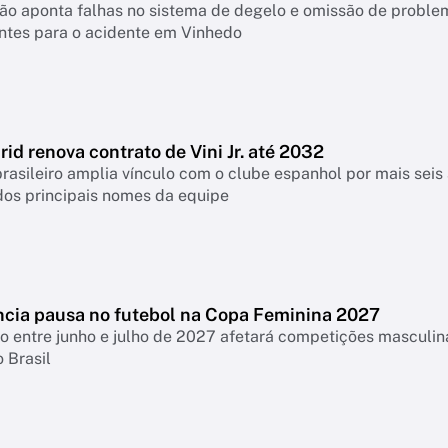
ão aponta falhas no sistema de degelo e omissão de proble
ntes para o acidente em Vinhedo
id renova contrato de Vini Jr. até 2032
rasileiro amplia vínculo com o clube espanhol por mais seis 
os principais nomes da equipe
cia pausa no futebol na Copa Feminina 2027
o entre junho e julho de 2027 afetará competições masculina
 Brasil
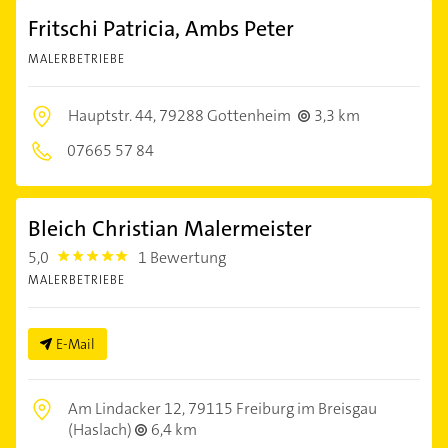
Fritschi Patricia, Ambs Peter
MALERBETRIEBE
Hauptstr. 44,
79288 Gottenheim
3,3 km
07665 57 84
Bleich Christian Malermeister
5,0
1 Bewertung
5.0
MALERBETRIEBE
E-Mail
Am Lindacker 12,
79115 Freiburg im Breisgau
(Haslach)
6,4 km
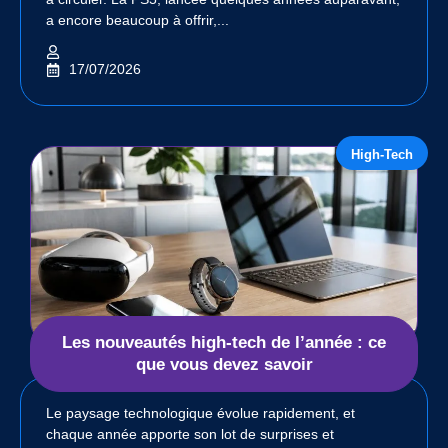
a encore beaucoup à offrir,...
17/07/2026
High-Tech
Les nouveautés high-tech de l’année : ce
que vous devez savoir
Le paysage technologique évolue rapidement, et
chaque année apporte son lot de surprises et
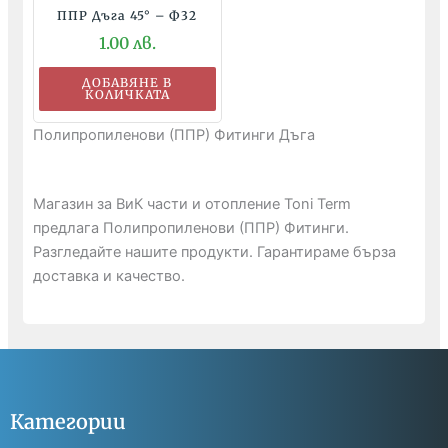
ППР Дъга 45° – Ф32
1.00
лв.
ДОБАВЯНЕ В
КОЛИЧКАТА
Полипропиленови (ППР) Фитинги Дъга
Магазин за ВиК части и отопление Toni Term
предлага Полипропиленови (ППР) Фитинги.
Разгледайте нашите продукти. Гарантираме бърза
доставка и качество.
Категории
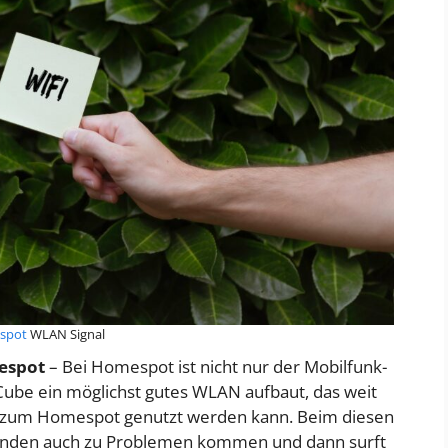
spot
WLAN Signal
espot
– Bei Homespot ist nicht nur der Mobilfunk-
Cube ein möglichst gutes WLAN aufbaut, das weit
ng zum Homespot genutzt werden kann. Beim diesen
änden auch zu Problemen kommen und dann surft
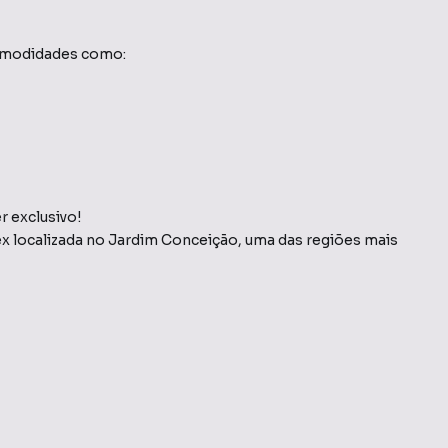
comodidades como:
r exclusivo!
 localizada no Jardim Conceição, uma das regiões mais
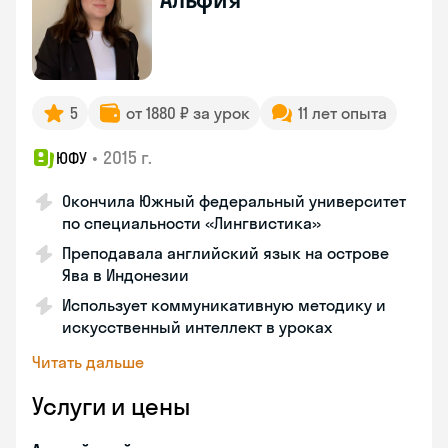
5
от 1880 ₽ за урок
11 лет опыта
•
2015 г.
ЮФУ
Окончила Южный федеральный университет
по специальности «Лингвистика»
Преподавала английский язык на острове
Ява в Индонезии
Использует коммуникативную методику и
искусственный интеллект в уроках
Читать дальше
Услуги и цены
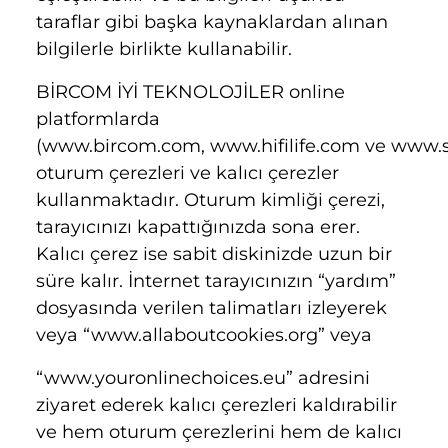
taraflar gibi başka kaynaklardan alınan
bilgilerle birlikte kullanabilir.
BİRCOM İYİ TEKNOLOJİLER online
platformlarda
(www.bircom.com,
www.hifilife.com
ve
www.se
o
turum çerezleri ve kalıcı çerezler
kullanmaktadır. Oturum kimliği çerezi,
tarayıcınızı kapattığınızda sona erer.
Kalıcı çerez ise sabit diskinizde uzun bir
süre kalır. İnternet tarayıcınızın “yardım”
dosyasında verilen talimatları izleyerek
veya “www.allaboutcookies.org” veya
“www.youronlinechoices.eu” adresini
ziyaret ederek kalıcı çerezleri kaldırabilir
ve hem oturum çerezlerini hem de kalıcı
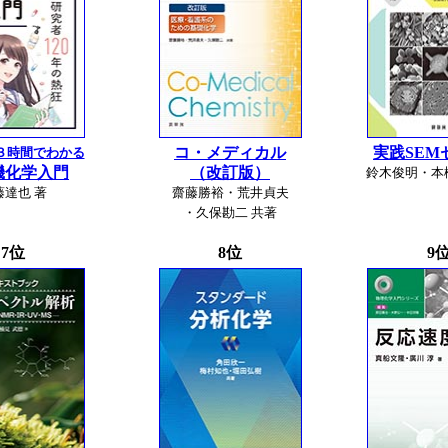
コ・メディカル
実践SEM
３時間でわかる
機化学入門
（改訂版）
鈴木俊明・本
藤達也 著
齋藤勝裕・荒井貞夫
・久保勘二 共著
7位
8位
9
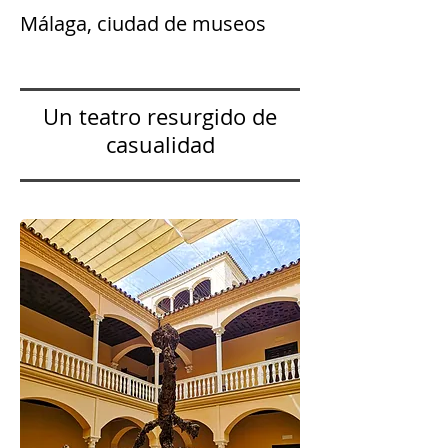
Málaga, ciudad de museos
Un teatro resurgido de
casualidad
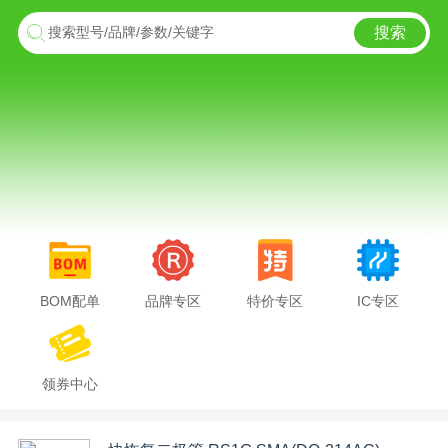
搜索
搜索型号/品牌/参数/关键字
BOM配单
品牌专区
特价专区
IC专区
领券中心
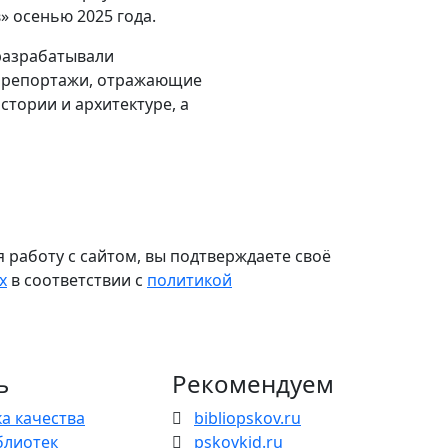
 осенью 2025 года.
разрабатывали
торепортажи, отражающие
стории и архитектуре, а
 работу с сайтом, вы подтверждаете своё
х
в соответствии с
политикой
ь
Рекомендуем
а качества
bibliopskov.ru
блиотек
pskovkid.ru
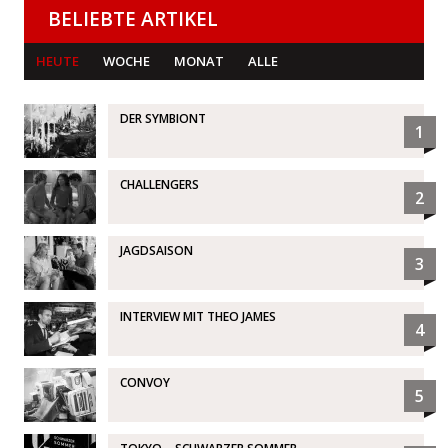
BELIEBTE ARTIKEL
HEUTE
WOCHE
MONAT
ALLE
DER SYMBIONT
1
CHALLENGERS
2
JAGDSAISON
3
INTERVIEW MIT THEO JAMES
4
CONVOY
5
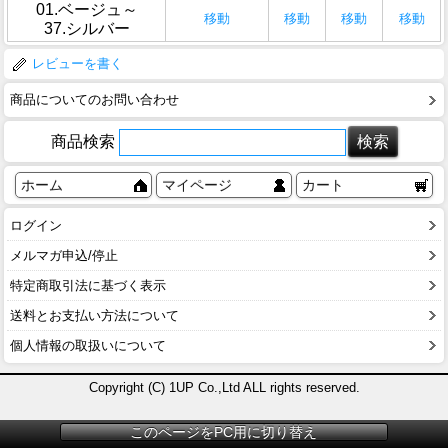
01.ベージュ～
移動
移動
移動
移動
37.シルバー
レビューを書く
商品についてのお問い合わせ
商品検索
ホーム
マイページ
カート
ログイン
メルマガ申込/停止
特定商取引法に基づく表示
送料とお支払い方法について
個人情報の取扱いについて
Copyright (C) 1UP Co.,Ltd ALL rights reserved.
このページをPC用に切り替え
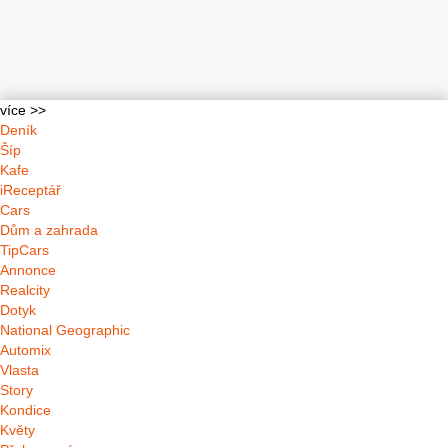
více >>
Deník
Šíp
Kafe
iReceptář
Cars
Dům a zahrada
TipCars
Annonce
Realcity
Dotyk
National Geographic
Automix
Vlasta
Story
Kondice
Květy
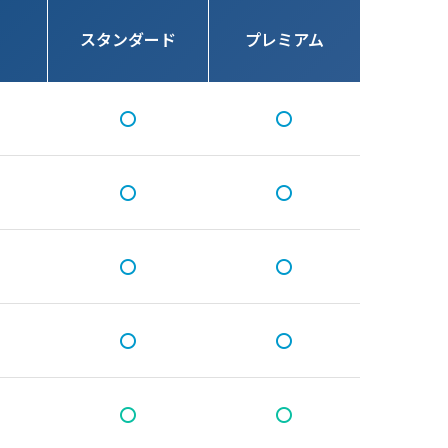
スタンダード
プレミアム
〇
〇
〇
〇
〇
〇
〇
〇
〇
〇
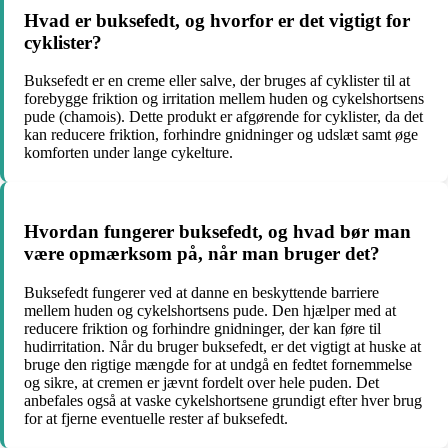
Hvad er buksefedt, og hvorfor er det vigtigt for
cyklister?
Buksefedt er en creme eller salve, der bruges af cyklister til at
forebygge friktion og irritation mellem huden og cykelshortsens
pude (chamois). Dette produkt er afgørende for cyklister, da det
kan reducere friktion, forhindre gnidninger og udslæt samt øge
komforten under lange cykelture.
Hvordan fungerer buksefedt, og hvad bør man
være opmærksom på, når man bruger det?
Buksefedt fungerer ved at danne en beskyttende barriere
mellem huden og cykelshortsens pude. Den hjælper med at
reducere friktion og forhindre gnidninger, der kan føre til
hudirritation. Når du bruger buksefedt, er det vigtigt at huske at
bruge den rigtige mængde for at undgå en fedtet fornemmelse
og sikre, at cremen er jævnt fordelt over hele puden. Det
anbefales også at vaske cykelshortsene grundigt efter hver brug
for at fjerne eventuelle rester af buksefedt.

***

> **TASK OBJECTIVE**:
Please list every line in the rows above that contains the word "Дъга", copying each one in full.

> **WRITTEN RESPONSE**:
ППР Дъга 45° – Ф32
Полипропиленови (ППР) Фитинги Дъга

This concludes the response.